Boldogh et les autres auteurs importants --Attila Bacsi, Nilesh Dharajiya et Barun Choudhury, avec les Tapas de chercheurs d'UTMB Hazra, Sankar Mitra, Randall Goldblum et Sanjiv Sur et Rafeul Alam (ancien d'UTMB et maintenant de directeur de la Division de l'allergie et de l'immunologie au médical juif national et du centre de recherche à Denver)--fonctionné presque quatre ans entreprenant des expériences considérables d'éprouvette et de laboratoire-souris pour prouver le « concept de deux-signe » paradigme-changeant en détail. Elles ont mis à zéro dedans sur une enzyme principale connue sous le nom d'oxydase de NADPH, qu'elles ont recensée dans les textures du pollen produites par la jacobée et 38 autres pollens et moulages de centrale ont liée à l'allergie et aux crises d'asthme. En quelques minutes de l'exposition, du pollen de herbe à poux ou de son extrait contenant des espèces réactives de l'oxygène dommageables de produit d'oxydase de NADPH dans la culture cellulaire et, dans les expériences avec des souris, dans leurs poumons et voie aérienne rayant le liquide. La tension oxydante donnante droit, Boldogh a dit, presque immédiatement incitée la production des molécules immunisées inflammatoires de signalisation et accumulation de cellules inflammatoires, d'un événement en aval courant au poumon et de tout autre type d'inflammations allergiques. En revanche, l'extrait de pollen de herbe à poux dont l'oxydase de NADPH avait été éliminée n'a produit aucune espèce réactive de l'oxygène, et a eu comme conséquence une augmentation beaucoup plus petite des numéros des cellules immunitaires inflammatoires.
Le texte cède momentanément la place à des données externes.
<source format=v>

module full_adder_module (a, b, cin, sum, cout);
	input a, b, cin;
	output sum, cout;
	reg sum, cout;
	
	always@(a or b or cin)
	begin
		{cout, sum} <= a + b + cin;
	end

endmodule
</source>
« Nous avons prouvé que vous avez besoin de tension oxydante et d'exposition antigénique pour obtenir une allergie robuste ou de crise d'asthme, et également que les minutes premières de l'exposition sont critiques, » Boldogh a dit. « L'exposition à l'antigène doit se produire parallèlement à la tension oxydante, et avoir les deux composantes dans le pollen rend cela possible. » Ces deux signes jouent un rôle indispensable en induisant l'inflammation allergique.
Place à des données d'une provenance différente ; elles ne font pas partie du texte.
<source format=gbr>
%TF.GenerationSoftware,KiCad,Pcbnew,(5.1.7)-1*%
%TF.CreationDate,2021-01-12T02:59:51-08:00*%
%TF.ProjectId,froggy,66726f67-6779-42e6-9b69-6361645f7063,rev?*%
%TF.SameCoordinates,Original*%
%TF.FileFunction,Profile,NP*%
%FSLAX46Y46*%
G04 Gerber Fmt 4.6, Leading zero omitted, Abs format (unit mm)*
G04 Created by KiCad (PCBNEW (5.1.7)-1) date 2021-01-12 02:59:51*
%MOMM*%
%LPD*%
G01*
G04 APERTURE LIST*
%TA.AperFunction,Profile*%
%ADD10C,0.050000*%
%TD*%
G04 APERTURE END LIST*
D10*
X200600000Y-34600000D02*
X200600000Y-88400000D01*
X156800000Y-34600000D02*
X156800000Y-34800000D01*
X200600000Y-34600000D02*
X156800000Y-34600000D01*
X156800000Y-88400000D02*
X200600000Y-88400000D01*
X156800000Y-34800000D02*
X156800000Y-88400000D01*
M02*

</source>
Ces découvertes proposent que les substances antioxydantes puissent être utiles en devançant l'allergie ou les crises d'asthme. Sur et Boldogh prévoient que ce paradigme neuf d'amorçage de l'inflammation allergique mènera à la recherche considérable dans la découverte des composés nouveaux qu'empêchez particulièrement les oxydases du pollen NADPH ou de ceux qui évitent ou empêchent la tension oxydante dans les poumons induits par cette enzyme.

Les études antérieures indiquent des résultats contradictoires au sujet de l'efficacité des antioxydants tels que la vitamine C en réduisant l'inflammation des voies aériennes. Ces contradictions, Dharajiya ont précisé, sont résolues par la preuve que le pollen porte l'oxydase de NADPH et les antigènes dans les voies aériennes, effectuant l'antioxydant de voie aérienne nivelle le facteur critique. « L'antioxydant doit être là quand la personne est exposée, et si le niveau antioxydant n'est pas suffisant, il n'éliminera pas cette insulte oxydante. »

Puisque des composés antioxydants sont rapidement métabolisés dans les poumons et les voies aériennes, il peut être nécessaire de les livrer toutes les quelques heures par l'intermédiaire d'un inhalateur. Boldogh et Sur ont proposé qu'il soit maintenant important de développer l'antioxydant long-vécu. « Si nous pouvons trouver un antioxydant avec une plus longue demi vie, elle pourrait être réellement très efficace dans l'asthme et traitement de l'allergie et également prévention, » Boldogh a dit.